Czy masz trudności z wejściem do strefy szybkiego marszu?
- Nie chodzę wystarczająco szybko: Skorzystaj z porad, jak iść szybciej, aby podnieść swoje tempo.
- Jeśli jesteś bardzo sprawny, tempo chodzenia może nie wystarczyć do osiągnięcia strefy umiarkowanej intensywności i może być konieczne dodanie nachylenia do treningu na bieżni lub wykorzystanie trasy ze wzgórzami i schodami do treningu na świeżym powietrzu. Jeśli to nadal nie działa, być może trzeba przełączyć się na działanie.
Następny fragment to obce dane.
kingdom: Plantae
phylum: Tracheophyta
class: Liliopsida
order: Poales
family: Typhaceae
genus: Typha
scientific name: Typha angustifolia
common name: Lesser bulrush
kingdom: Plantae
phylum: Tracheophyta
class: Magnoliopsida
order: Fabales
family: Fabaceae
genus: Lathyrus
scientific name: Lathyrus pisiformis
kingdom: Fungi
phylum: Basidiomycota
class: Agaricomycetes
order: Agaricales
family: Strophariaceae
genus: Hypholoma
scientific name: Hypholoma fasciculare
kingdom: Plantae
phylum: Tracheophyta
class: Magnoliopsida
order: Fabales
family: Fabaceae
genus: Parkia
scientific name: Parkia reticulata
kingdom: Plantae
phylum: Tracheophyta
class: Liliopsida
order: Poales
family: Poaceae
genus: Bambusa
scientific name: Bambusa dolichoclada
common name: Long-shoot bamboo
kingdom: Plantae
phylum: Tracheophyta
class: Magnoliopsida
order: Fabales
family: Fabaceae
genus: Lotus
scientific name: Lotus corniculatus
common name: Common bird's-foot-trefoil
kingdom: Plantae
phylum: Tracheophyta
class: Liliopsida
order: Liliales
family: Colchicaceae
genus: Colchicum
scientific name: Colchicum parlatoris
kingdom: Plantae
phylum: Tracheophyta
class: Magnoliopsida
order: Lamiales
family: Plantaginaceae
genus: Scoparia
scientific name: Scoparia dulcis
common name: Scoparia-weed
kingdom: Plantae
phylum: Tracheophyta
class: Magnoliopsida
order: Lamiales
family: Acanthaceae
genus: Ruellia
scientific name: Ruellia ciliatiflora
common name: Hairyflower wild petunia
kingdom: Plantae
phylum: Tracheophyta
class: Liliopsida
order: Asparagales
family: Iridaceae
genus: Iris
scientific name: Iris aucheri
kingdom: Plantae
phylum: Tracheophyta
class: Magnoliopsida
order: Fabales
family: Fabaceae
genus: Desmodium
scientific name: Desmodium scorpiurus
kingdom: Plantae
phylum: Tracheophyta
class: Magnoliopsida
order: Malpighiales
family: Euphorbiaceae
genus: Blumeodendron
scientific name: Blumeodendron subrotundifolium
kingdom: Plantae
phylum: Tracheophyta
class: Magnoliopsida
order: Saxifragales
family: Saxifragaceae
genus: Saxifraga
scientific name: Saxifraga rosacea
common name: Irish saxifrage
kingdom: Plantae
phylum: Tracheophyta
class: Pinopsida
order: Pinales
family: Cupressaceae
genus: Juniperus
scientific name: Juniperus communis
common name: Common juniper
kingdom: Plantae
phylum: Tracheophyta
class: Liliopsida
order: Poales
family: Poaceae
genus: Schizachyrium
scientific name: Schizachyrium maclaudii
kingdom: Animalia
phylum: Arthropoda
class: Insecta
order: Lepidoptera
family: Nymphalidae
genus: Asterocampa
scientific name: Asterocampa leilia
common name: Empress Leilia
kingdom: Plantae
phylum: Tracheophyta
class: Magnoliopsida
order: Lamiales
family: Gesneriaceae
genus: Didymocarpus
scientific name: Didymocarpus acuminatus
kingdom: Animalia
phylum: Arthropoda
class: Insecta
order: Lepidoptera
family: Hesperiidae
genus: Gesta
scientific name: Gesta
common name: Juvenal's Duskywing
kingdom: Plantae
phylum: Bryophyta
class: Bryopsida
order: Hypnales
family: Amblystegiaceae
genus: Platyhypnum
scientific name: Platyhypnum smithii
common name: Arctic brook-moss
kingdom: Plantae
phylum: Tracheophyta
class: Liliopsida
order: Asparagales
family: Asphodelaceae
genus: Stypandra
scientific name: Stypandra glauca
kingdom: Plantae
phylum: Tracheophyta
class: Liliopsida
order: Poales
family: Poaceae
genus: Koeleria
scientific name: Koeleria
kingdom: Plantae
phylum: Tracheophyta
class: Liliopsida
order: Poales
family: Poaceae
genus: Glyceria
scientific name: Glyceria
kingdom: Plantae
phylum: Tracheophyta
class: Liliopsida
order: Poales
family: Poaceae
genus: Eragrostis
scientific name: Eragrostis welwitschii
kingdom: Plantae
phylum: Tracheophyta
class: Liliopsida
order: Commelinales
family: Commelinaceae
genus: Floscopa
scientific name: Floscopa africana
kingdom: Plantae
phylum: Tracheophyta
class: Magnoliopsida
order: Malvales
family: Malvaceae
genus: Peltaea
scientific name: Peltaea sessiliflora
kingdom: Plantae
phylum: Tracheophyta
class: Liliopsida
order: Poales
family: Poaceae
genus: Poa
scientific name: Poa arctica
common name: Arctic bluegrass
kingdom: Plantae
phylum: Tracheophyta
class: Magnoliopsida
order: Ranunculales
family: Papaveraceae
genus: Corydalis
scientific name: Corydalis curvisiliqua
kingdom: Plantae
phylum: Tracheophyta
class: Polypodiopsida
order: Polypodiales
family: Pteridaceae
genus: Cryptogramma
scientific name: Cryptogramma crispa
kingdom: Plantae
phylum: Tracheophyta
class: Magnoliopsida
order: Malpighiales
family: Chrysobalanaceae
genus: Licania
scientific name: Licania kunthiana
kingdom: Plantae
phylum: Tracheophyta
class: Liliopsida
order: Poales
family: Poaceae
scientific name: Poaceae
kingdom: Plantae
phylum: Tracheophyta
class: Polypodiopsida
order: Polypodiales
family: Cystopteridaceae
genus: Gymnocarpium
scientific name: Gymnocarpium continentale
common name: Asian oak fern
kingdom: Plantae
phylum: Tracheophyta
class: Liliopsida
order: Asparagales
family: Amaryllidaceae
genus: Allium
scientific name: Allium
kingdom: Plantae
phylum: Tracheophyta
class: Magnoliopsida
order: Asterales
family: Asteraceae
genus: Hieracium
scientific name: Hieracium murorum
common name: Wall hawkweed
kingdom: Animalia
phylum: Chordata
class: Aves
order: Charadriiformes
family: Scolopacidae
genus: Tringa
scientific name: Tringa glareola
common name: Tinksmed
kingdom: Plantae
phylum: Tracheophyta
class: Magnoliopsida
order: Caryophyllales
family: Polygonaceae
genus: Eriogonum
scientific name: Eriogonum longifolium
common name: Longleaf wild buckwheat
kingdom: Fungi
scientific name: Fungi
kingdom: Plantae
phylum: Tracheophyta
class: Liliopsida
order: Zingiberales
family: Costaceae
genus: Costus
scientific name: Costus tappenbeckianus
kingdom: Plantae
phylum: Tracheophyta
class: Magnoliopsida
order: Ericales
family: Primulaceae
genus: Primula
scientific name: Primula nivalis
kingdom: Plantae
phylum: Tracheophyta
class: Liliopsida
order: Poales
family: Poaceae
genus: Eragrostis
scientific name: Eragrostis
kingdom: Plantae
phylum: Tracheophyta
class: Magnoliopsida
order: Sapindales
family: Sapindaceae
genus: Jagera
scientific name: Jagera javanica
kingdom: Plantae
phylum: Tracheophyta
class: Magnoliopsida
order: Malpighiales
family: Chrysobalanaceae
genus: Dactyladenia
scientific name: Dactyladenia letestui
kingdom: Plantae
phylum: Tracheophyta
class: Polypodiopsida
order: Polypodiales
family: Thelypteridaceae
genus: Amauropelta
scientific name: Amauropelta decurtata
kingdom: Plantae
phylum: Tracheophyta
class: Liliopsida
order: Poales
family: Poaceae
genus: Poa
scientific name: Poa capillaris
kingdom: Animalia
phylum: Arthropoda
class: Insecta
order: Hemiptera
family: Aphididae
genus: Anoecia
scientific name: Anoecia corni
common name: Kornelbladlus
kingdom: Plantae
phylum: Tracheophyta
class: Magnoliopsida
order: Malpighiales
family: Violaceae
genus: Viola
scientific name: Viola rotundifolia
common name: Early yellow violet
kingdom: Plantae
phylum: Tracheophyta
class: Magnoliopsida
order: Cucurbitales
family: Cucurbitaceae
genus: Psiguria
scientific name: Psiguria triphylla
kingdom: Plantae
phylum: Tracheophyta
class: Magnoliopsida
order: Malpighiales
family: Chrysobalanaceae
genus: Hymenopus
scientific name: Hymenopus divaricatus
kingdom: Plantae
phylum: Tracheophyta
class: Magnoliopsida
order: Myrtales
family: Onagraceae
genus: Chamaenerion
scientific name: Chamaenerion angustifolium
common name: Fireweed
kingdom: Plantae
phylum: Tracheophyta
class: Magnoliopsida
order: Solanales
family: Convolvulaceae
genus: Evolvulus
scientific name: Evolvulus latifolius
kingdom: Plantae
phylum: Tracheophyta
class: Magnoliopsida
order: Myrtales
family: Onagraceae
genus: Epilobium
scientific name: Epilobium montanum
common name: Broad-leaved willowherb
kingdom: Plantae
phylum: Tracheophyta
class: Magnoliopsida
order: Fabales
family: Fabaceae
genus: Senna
- Jeśli nie możesz chodzić szybko lub pobiegać, korzystanie z kijków do ćwiczeń lub nordic walking może podnieść twoje tętno w wolniejszym tempie.
- Złe buty i ubrania, aby chodzić szybciej: Sztywne buty lub cienkie trampki nie pozwalają prawidłowo poruszać nogami, aby uzyskać potężny krok chodzenia Dostosuj się do płaskich i elastycznych butów sportowych w najlepszym sklepie z butami do biegania w Twojej okolicy. Twoja odzież do chodzenia musi zapewniać Ci swobodę ruchów i odprowadzać pot. Ubrania dla dżinsów lub strojów są często zbyt restrykcyjne i nie pozwalają na szybsze ruchy nóg.
Słowo od DipHealth
Znalezienie czasu na szybki spacer do dnia może być wyzwaniem, ale przyniesie korzyści w zmniejszeniu ryzyka dla zdrowia. Niezależnie od tego, czy używasz bieżni, czy chodzisz na zewnątrz, otrzymasz ćwiczenie zalecane dla zdrowszego i dłuższego życia.
Szybki przewodnik po dawce warfaryny
Dowiedz się o prawidłowym dawkowaniu warfaryny z krótkim przewodnikiem po dawkowaniu warfaryną oraz o tym, jak dieta, leki i inne czynniki wpływają na stan antykoagulacyjny.
Jak szybki jest szybki marsz?
Szybki marsz jest często zalecany do ćwiczeń i zmniejszenia ryzyka dla zdrowia. Dowiedz się, jak szybko musisz chodzić i techniki zwiększania swojego tempa.
Szybki i skuteczny trening obwodu klatki schodowej
Niezależnie od tego, czy jesteś w pracy, czy w domu, jeśli masz schody, możesz uzyskać świetny trening całego ciała dzięki temu treningowi w klatce schodowej.